* Required actions
#1 From the forum thread on learning languages below, copy the passage that opens with the words containing "The only requirement" and closes with "for contemporary languages?", keeping it word for word.
#2 In the forum thread below on learning languages, how long did the commenter take to go through both parts of the Latin book?

* Document excerpt
I went to an interesting talk once at the Boston Python meetup, where a guy figu...

projectorlochsa · on May 30, 2017

There's a very good book for Latin that uses that trick.

Goes from zero to extremely complex Latin. Whole book is in Latin, no translations.

https://www.amazon.com/Lingua-Latina-Illustrata-Pars-Familia...

The only requirement is knowledge of orthographic alphabet and how each sound is produced. Latin, fortunately, has very simple sounds compared to English or Swedish.

It took me about 2 years to go through both parts and I was amazed at how easy the journey was. Could speak and write Latin fluently without issues.

camillomiller · on May 30, 2017

Is any book like that available for contemporary languages?

mci · on May 31, 2017

Check out https://vivariumnovum.it/risorse-didattiche/propria-formazio... :)

dpfu · on May 31, 2017

This is a awesome resource, thanks a lot! Some of these books are of course quite old. For example I would not recommend trying to learning contemporary German using this [1] book. Reading 'fraktur' alone can be rather challenging …

[1] [Worman, J. H.: Erstes Deutsches Buch, nach der Natürlichen Methode, für Schule und Haus, American Book Company, New York 1880](https://vivariumnovum.it/edizioni/libri/dominio-pubblico/Wor...)

camillomiller · on May 31, 2017

Holy moly, you made a languages nerd's day

wofo · on May 31, 2017

I learned Dutch using a similar approach (https://www.amazon.com/Delftse-Methode-Nederlands-voor-buite...)

SilasX · on May 31, 2017

Don't you have to have the translations at some point, or at least some side channel (i.e. an illustration that the phrase refers to), in order to "ground the symbols"?

* Information provided
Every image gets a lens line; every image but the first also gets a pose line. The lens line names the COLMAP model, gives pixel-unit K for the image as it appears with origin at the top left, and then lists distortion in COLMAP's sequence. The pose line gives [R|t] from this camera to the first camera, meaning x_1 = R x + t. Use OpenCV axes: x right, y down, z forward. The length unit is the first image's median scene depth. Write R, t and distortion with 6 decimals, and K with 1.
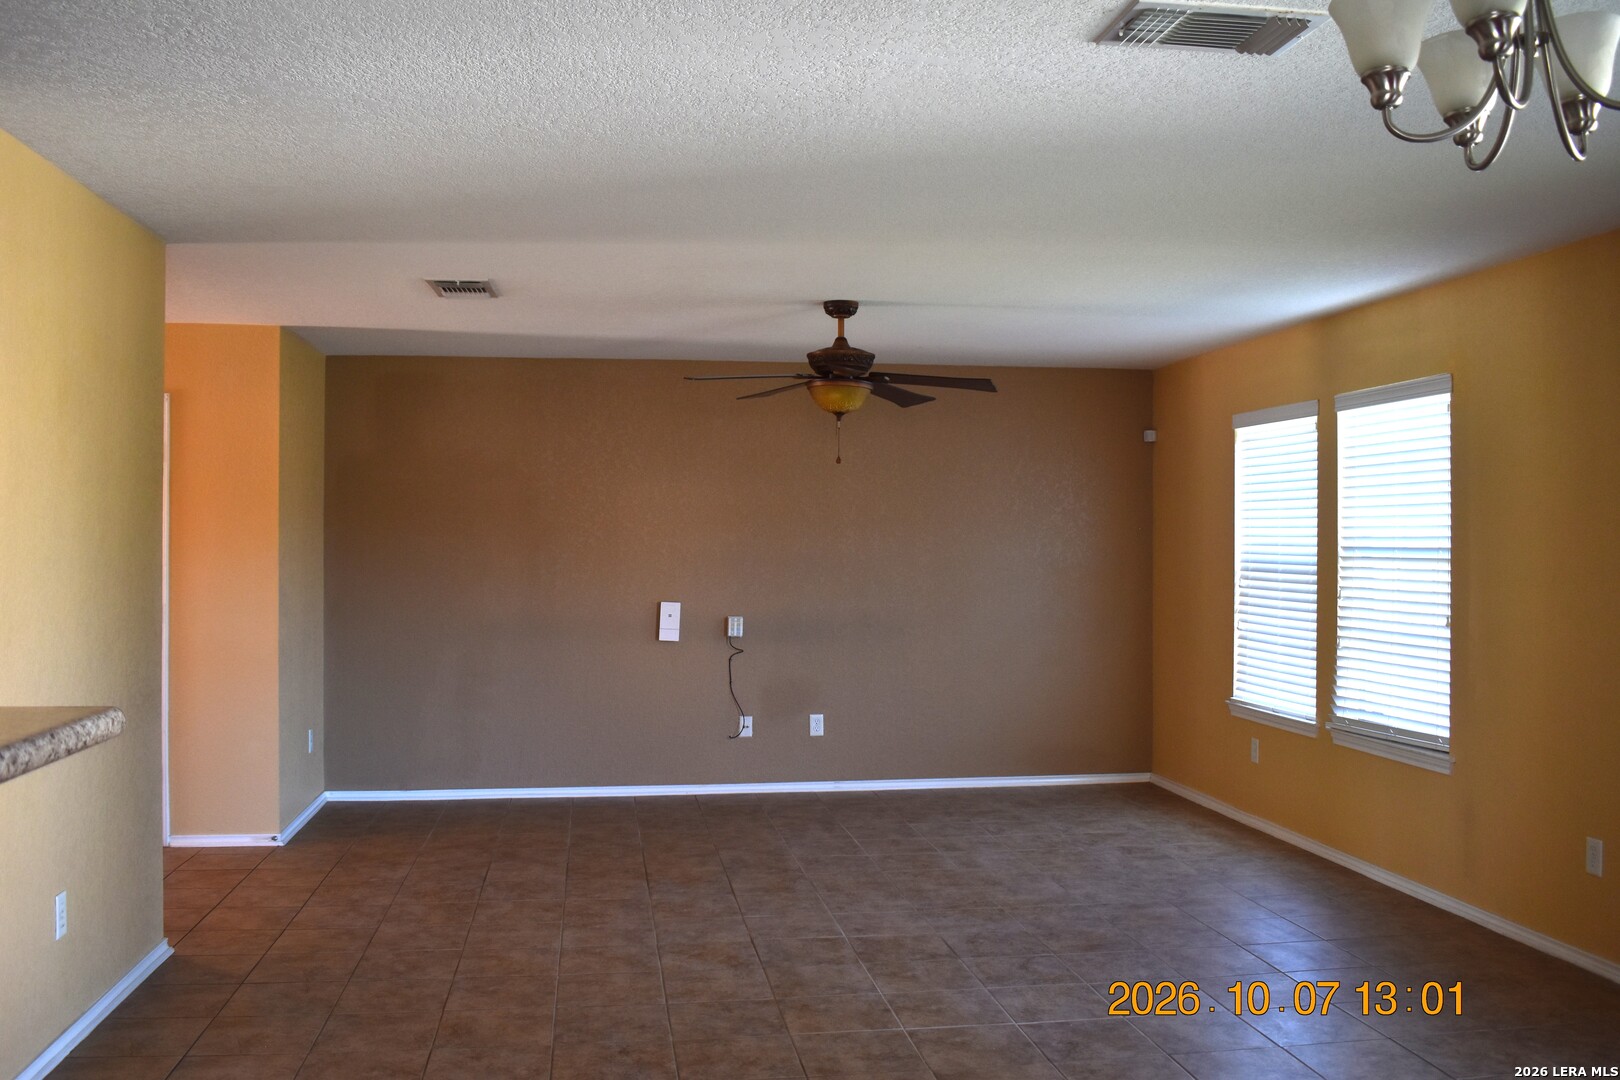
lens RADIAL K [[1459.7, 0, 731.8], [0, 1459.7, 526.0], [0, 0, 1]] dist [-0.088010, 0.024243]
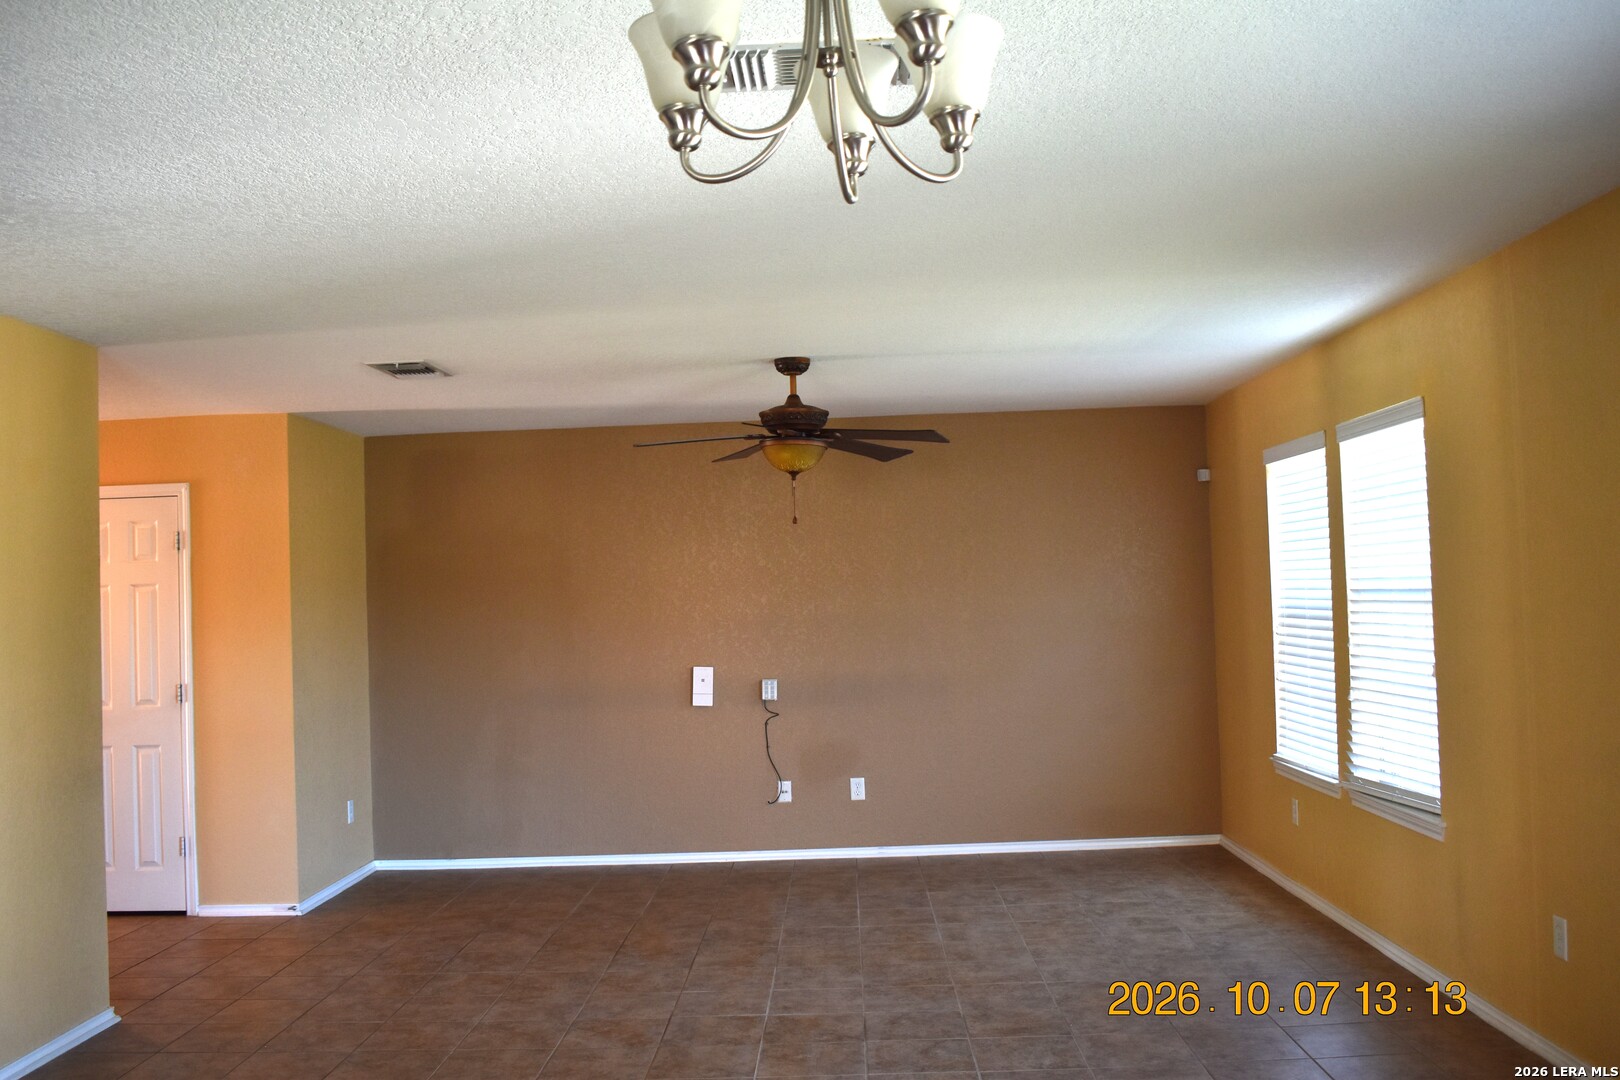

* Responses for each task
#1
The only requirement is knowledge of orthographic alphabet and how each sound is produced. Latin, fortunately, has very simple sounds compared to English or Swedish.

It took me about 2 years to go through both parts and I was amazed at how easy the journey was. Could speak and write Latin fluently without issues.

camillomiller · on May 30, 2017

Is any book like that available for contemporary languages?

#2 About 2 years.